I listened to the sound of Lomé getting itself together. Some women walked past the wall at the back of the house with piles of washing on their heads and babies on their backs who were sleeping on the rhythmical movement of their mothers’ hips. It seemed like a good place to be, rather than up here feeling seedy and bitter-mouthed from the coffee.

‘You’ve done business with her before,’ I said. ‘She’s always been straight with you, she’s always paid, it’s not as if you’re a one-off. So what’s going on?’ Jack nodded at each element with his chin on his praying hands. I looked at the top of his head. ‘Is it me?’

‘I don’t know,’ he said, looking up.

I stared into his blue eyes and all I saw was a big problem. The phone went in the house and Patience’s flip flops slapped across the tiles.

‘It’s Moses for Mister Bruce.’

‘Can she put it up here?’

‘Different line,’ said Jack, and I went down into the house.

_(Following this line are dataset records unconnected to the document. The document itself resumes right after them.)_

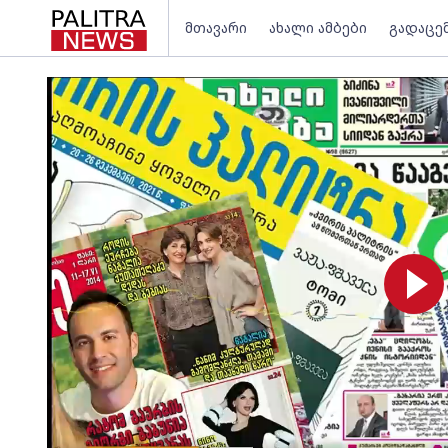
მთავარი
ახალი ამბები
გადაცე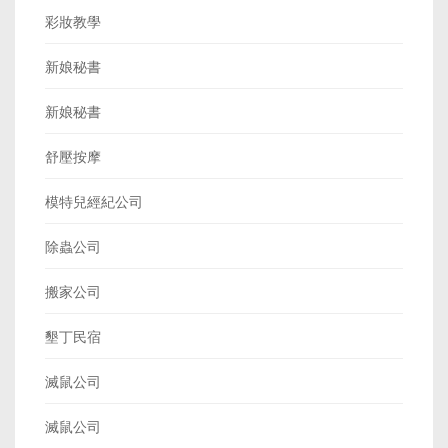
彩妝教學
新娘秘書
新娘秘書
舒壓按摩
模特兒經紀公司
除蟲公司
搬家公司
墾丁民宿
滅鼠公司
滅鼠公司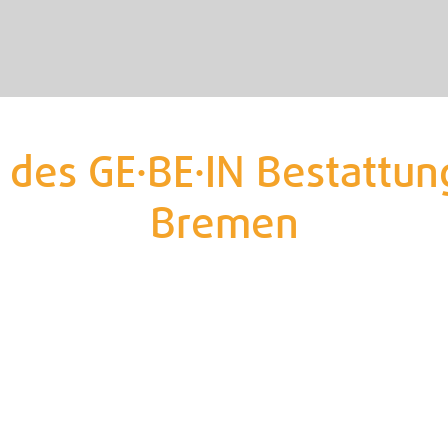
des GE·BE·IN Bestattung
Bremen
ade / GE·BE·IN Nordstr.
Fassade / GE·BE·IN Nords
r Empfang / GE·BE·IN
neuer Empfang / GE·BE·I
str.
Nordstr.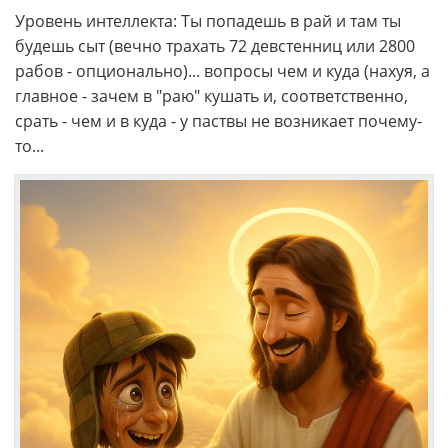
Уровень интеллекта: Ты попадешь в рай и там ты
будешь сыт (вечно трахать 72 девстенниц или 2800
рабов - опционально)... вопросы чем и куда (нахуя, а
главное - зачем в "раю" кушать и, соответственно,
срать - чем и в куда - у паствы не возникает почему-
то...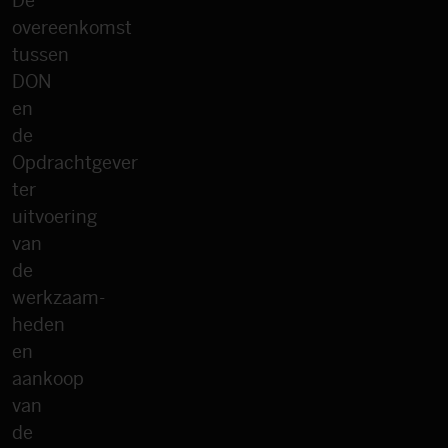
De
overeenkomst
tussen
DON
en
de
Opdrachtgever
ter
uitvoering
van
de
werkzaam-
heden
en
aankoop
van
de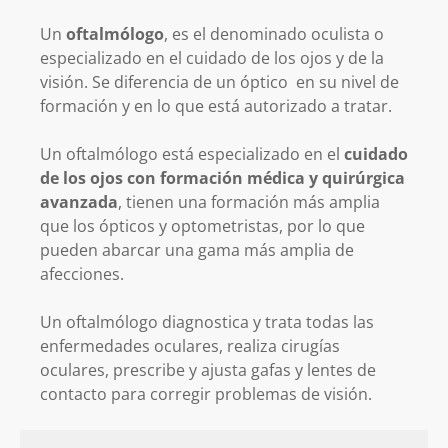
Un
oftalmólogo
, es el denominado oculista o
especializado en el cuidado de los ojos y de la
visión. Se diferencia de un óptico en su nivel de
formación y en lo que está autorizado a tratar.
Un oftalmólogo está especializado en el
cuidado
de los ojos con formación médica y quirúrgica
avanzada
, tienen una formación más amplia
que los ópticos y optometristas, por lo que
pueden abarcar una gama más amplia de
afecciones.
Un oftalmólogo diagnostica y trata todas las
enfermedades oculares, realiza cirugías
oculares, prescribe y ajusta gafas y lentes de
contacto para corregir problemas de visión.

Moses said the rice was being off-loaded and that nothing had been touched in the house. Heike tore the phone out of his hand. She was angry and spoke to me in barbed wire German which left my ear ragged and bleeding. She was in no mood to be apologized to. I didn’t try. The plastic split as her phone hit the cradle. I hauled myself back up to the verandah.

‘Africa. Africa. Africa,’ said Jack after Moses’s news.

‘I’ll drop the money at Jawa’s and go back.’

‘No,’ said Jack, holding up his hand. ‘She’s got the rice now. You won’t even get in the port. I’ll talk to her about the fifty million. I want you to do something else for me. My uncle in Accra needs some help in Cotonou.’